WHAT TO DO:
From the line holding "nose: (99, 173)" to the final line below, restate each line word for word and add nothing.

EXERCISE MATERIAL:
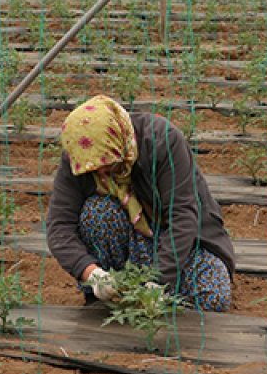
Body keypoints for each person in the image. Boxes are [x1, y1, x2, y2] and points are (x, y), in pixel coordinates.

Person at [46, 95, 235, 312]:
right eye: (93, 169)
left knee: (213, 297)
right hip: (129, 242)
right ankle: (111, 296)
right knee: (97, 213)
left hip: (184, 243)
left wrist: (160, 280)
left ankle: (158, 296)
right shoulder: (80, 156)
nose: (99, 173)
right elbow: (59, 225)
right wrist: (92, 274)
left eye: (106, 164)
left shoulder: (163, 141)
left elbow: (183, 217)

SOLUTION TO THIS TASK:
nose: (99, 173)
right elbow: (59, 225)
right wrist: (92, 274)
left eye: (106, 164)
left shoulder: (163, 141)
left elbow: (183, 217)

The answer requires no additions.